• **Travail à faire**: Reprenez l'article sur les taux de cancer chez les pilotes militaires américains là où il s'arrête, en écrivant la suite.

Une étude montre des taux de cancer élevés chez les pilotes militaires américains

WASHINGTON — Une étude du Pentagone, aux États-Unis, a révélé des taux de cancer élevés chez les pilotes militaires et, pour la première fois, a montré que cette situation touche aussi les équipes au sol qui alimentent en carburant, entretiennent et procèdent au lancement des avions.

Ces données étaient attendues depuis longtemps par des aviateurs militaires à la retraite qui ont sonné l’alarme pendant des années sur la question. Ils disaient connaître beaucoup d’anciens membres d’équipage atteint d’un cancer, mais les autorités leur répondaient que les études précédentes avaient conclu qu’ils n’étaient pas plus à risque que le reste de la population générale des États-Unis.

Or, dans son étude menée auprès de 900 000 militaires qui ont volé ou travaillé sur des avions militaires entre 1992 et 2017, le Pentagone a constaté que les membres d’équipage avaient un taux de mélanome 87 % plus élevé et un taux de cancer de la thyroïde 39 % plus élevé que le reste de la population.

Chez les hommes, le taux de cancer de la prostate était 16 % plus élevé, tandis que chez les femmes, le taux de cancer du sein était aussi 16 % plus élevé.

Dans l’ensemble, les équipages militaires à bord des avions avaient un taux 24 % plus élevé que la population générale lorsque l’on regroupait tous les types de cancer. Pour les équipes au sol, le taux global de cancers de tous types était supérieur de 3 % par rapport à la population.

Pour ce qui est des bonnes nouvelles, les équipages au sol et les équipages aériens avaient des taux de cancer du poumon bien inférieurs, et les équipages aériens avaient également des taux inférieurs de cancers de la vessie et du côlon.

Lors de l’étude, les chercheurs ont pris en compte l’âge, le sexe et l’origine ethnique.

Selon le Pentagone, il s’agit de l’une des études les plus importantes et des plus complètes à ce jour sur ce sujet.

L’étude «prouve qu’il est plus que temps pour dirigeants militaires et les politiciens de passer du scepticisme à l’action», a martelé le colonel à la retraite de l’armée de l’air Vince Alcazar, qui fait aussi partie d’un groupe qui a fait pression pour que le Congrès sur penche sur ce dossier.

C’est d’ailleurs le Congrès qui a exigé cette étude en 2021. Maintenant, puisque le rapport final démontre des taux de cancer plus élevés, le Pentagone doit mener un examen encore plus approfondi pour essayer de comprendre pourquoi les équipages sont plus touchés.

• **Données à examiner**:

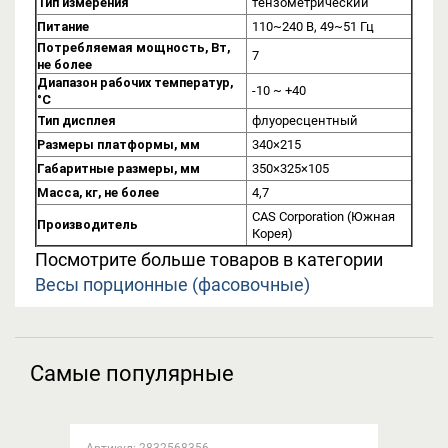
Тип измерения
тензометрический
Питание
110~240 В, 49~51 Гц
Потребляемая мощность, Вт,
7
не более
Диапазон рабочих температур,
-10 ~ +40
°C
Тип дисплея
флуоресцентный
Размеры платформы, мм
340×215
Габаритные размеры, мм
350×325×105
Масса, кг, не более
4,7
CAS Corporation (Южная
Производитель
Корея)
Посмотрите больше товаров в категории
Весы порционные (фасовочные)
Самые популярные
Артикул: 2832568356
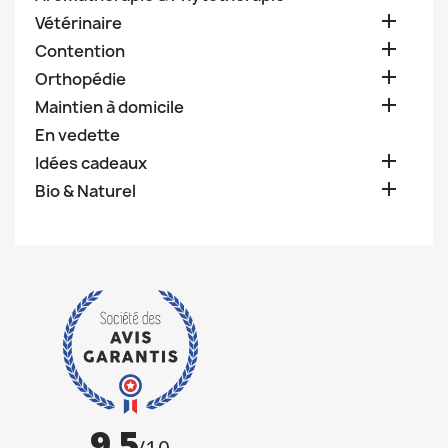

Vétérinaire

Contention

Orthopédie

Maintien à domicile
En vedette

Idées cadeaux

Bio & Naturel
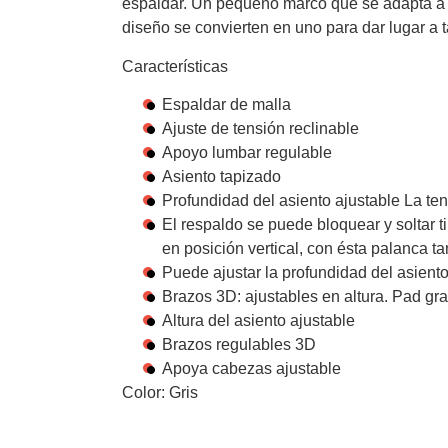
espaldar. Un pequeño marco que se adapta a las
diseño se convierten en uno para dar lugar a 
Características
Espaldar de malla
Ajuste de tensión reclinable
Apoyo lumbar regulable
Asiento tapizado
Profundidad del asiento ajustable La ten
El respaldo se puede bloquear y soltar 
en posición vertical, con ésta palanca ta
Puede ajustar la profundidad del asiento
Brazos 3D: ajustables en altura. Pad gr
Altura del asiento ajustable
Brazos regulables 3D
Apoya cabezas ajustable
Color:
Gris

• **Votre réponse**:
Isoler les causes potentielles est toutefois plus facile à dire qu’à faire, et le Pentagone a pris soin de noter que cette étude «n’implique pas que le service militaire (…), car il existe plusieurs facteurs qui n’ont pas pu être contrôlés dans cette analyse», comme les antécédents familiaux, le tabagisme ou la consommation d’alcool.

Des craintes qui perdurent

Les équipages militaires d’aviation demandent depuis longtemps au Pentagone d’examiner de près certains des facteurs environnementaux auxquels ils sont exposés, tels que les carburéacteurs et les solvants utilisés pour nettoyer et entretenir les pièces des avions à réaction, les capteurs et leurs sources d’alimentation.

Lorsque le capitaine de la marine Jim Seaman rentrait d’un déploiement à bord d’un porte-avions, son équipement puait le carburéacteur, a raconté à l’Associated Press sa veuve Betty Seaman.

Le pilote d’un A-6 Intruder est décédé en 2018 à l’âge de 61 ans d’un cancer du poumon. Mme Seaman a toujours gardé bien rangé l’équipement de son défunt mari, qui sent toujours le carburant.

Elle, comme d’autres, se demande donc s’il y a un lien.

Mme Seaman est toutefois heureuse de voir les données publiées dans ce nouveau rapport, puisqu’elles pourraient «faire beaucoup de bien en ce qui concerne la communication précoce, la détection précoce», a-t-elle soutenu.

L’étude a révélé que lorsque les membres d’équipage recevaient un diagnostic de cancer, ils étaient plus susceptibles de survivre que les membres de la population générale. L’hypothèse est que la détection se fait plus tôt chez le personnel militaire en raison d’examens médicaux réguliers.

La deuxième phase de l’étude tentera d’isoler les causes qui mènent à ces taux plus élevés.